La Guadeloupe en alerte et 1ère déclaration sur sangliers en Allemagne. Les autorités préfectorales de Guadeloupe sont sur le pied de guerre pour tenter d’empêcher l’introduction, dans l’archipel, de la peste porcine africaine, détectée fin juillet en République dominicaine. Car ce virus, non transmissible aux humains, tue les porcs.

C’est une véritable menace pour les élevages de porcs dans toute la Caraïbe… La peste porcine africaine, qui avait disparu du continent américain depuis près de quarante ans, a été détectée il y a quelques semaines en République dominicaine. Les services vétérinaires de la zone redoutaient et surveillaient son retour depuis plusieurs années.
Le 28 juillet dernier, la République dominicaine a déclaré officiellement la présence du virus sur son territoire, avec des milliers de cas relevés alors dans onze des 32 provinces du territoire, principalement dans des élevages domestiques. Et selon les analyses des échantillons réalisées dans les laboratoires du département de l’Agriculture des Etats-Unis, il s’agit d’une souche particulièrement virulente.
Les voyageurs mis en garde
En Guadeloupe, les autorités mettent donc tout en œuvre pour contrer cette maladie porcine. Un plan d’action est mis en place actuellement par la préfecture. Il se décline pour l’heure en deux axes. Le premier est préventif, avec un renforcement des contrôles aux frontières, afin que le virus ne soit pas introduit sur notre territoire.
Car la maladie risque d’y entrer essentiellement par le biais d’aliments contaminés : des produits à base de viande de porc, souvent présents dans les bagages des voyageurs. Or, le virus de la peste porcine africaine est très résistant : il survit à la salaison, à la fumaison, et même à la congélation. Et quand les déchets de cuisine (le reste d’un sandwich au jambon par exemple…) sont utilisés pour nourrir les cochons, ceux-ci se retrouvent infectés et propagent le virus auprès de leurs congénères. Le message est donc le suivant : si vous revenez de Saint-Domingue ou de Port-au-Prince, ne rapportez aucune denrée alimentaire, en particulier d’origine animale, ce qui est d’ailleurs interdit.

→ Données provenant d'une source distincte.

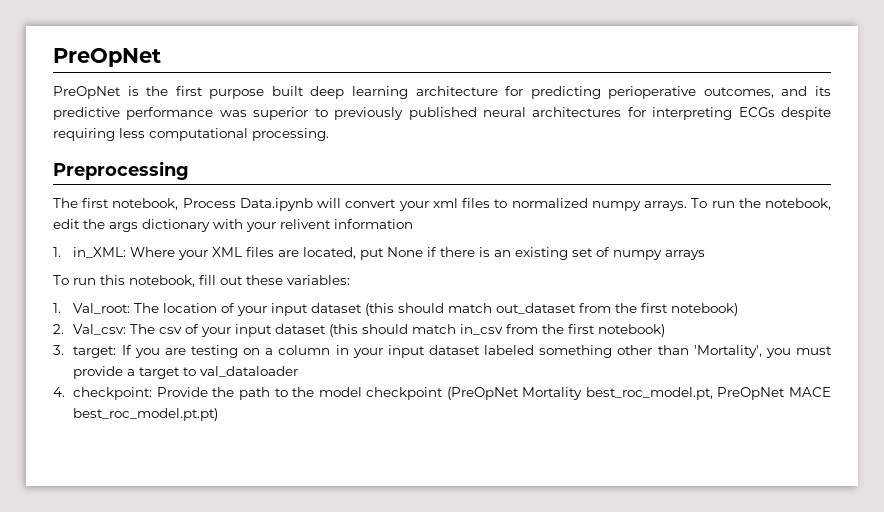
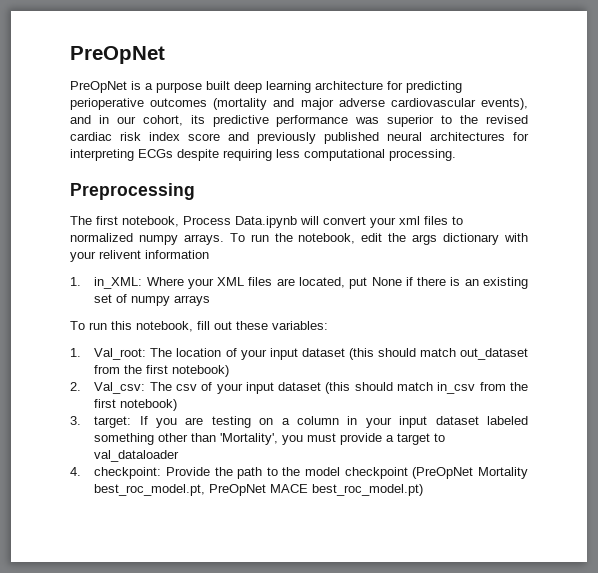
[146,86,203,96] the first -> [145,83,153,90] a
[703,86,808,98] outcomes, and -> [150,98,528,110] [70,115,183,126] outcomes (mortality and major adverse cardiovascular events), and in our cohort,
(328, 112) none -> [460,115,529,124] [70,132,249,141] the revised cardiac risk index score and
[73,408,219,421] best_roc_model.pt.pt) -> [312,484,424,496] best_roc_model.pt)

1ères déclarations de foyers domestiques en Allemagne

  • 1 920 cas déclarés au 18/08/2021
    Le laboratoire allemand de référence pour la FPA a confirmé les 15 et 16/07/2021 (suspicions le 12 et le 15/07/2021) l’apparition des 3 premiers foyers domestiques sur le territoire allemand.
    Ces cas sont géographiquement distants de plus de 100 km (source : FLI le 15/07/2021) :
    – Dans la zone nord, dans la circonscription du Märkish-Oderland, au sein d’une première exploitation comptant 2 porcs, dans une zone blanche jusque-là exempte de FPA,
    – Dans la zone sud, dans la circonscription de Spree Neisse, au sein d’une ferme biologique de 313 porcins située dans une « zone coeur » de contamination des sangliers. Ce foyer a été identifié dans le cadre de la surveillance active chez une truie retrouvée morte.
    – Un 3e foyer domestique a été déclaré le 17/07/2021 dans la circonscription du Märkish-Oderlanddans un élevage de 4 porcs.
  • Principales mesures de gestion :
    – Élargissement des zones de restriction
    – Construction de clôtures
    – Recherche de cadavres de sangliers (utilisation de drones)
    – Piégeage.
    La situation en Belgique reste plutôt favorable, en effet le risque est devenu négligeable.
    Attention toutefois à une réintroduction maintenant plus lié à la situation en Europe de l’est.
  • Risque pour la France (métropole) :
    – depuis le 20/11/2020 : menace essentiellement liée aux activités humaines à risque (source Europe de l’Est et Asie)
    – Risque homogène sur le territoire.
    – Une vigilance accrue doit être menée dans les caraïbes.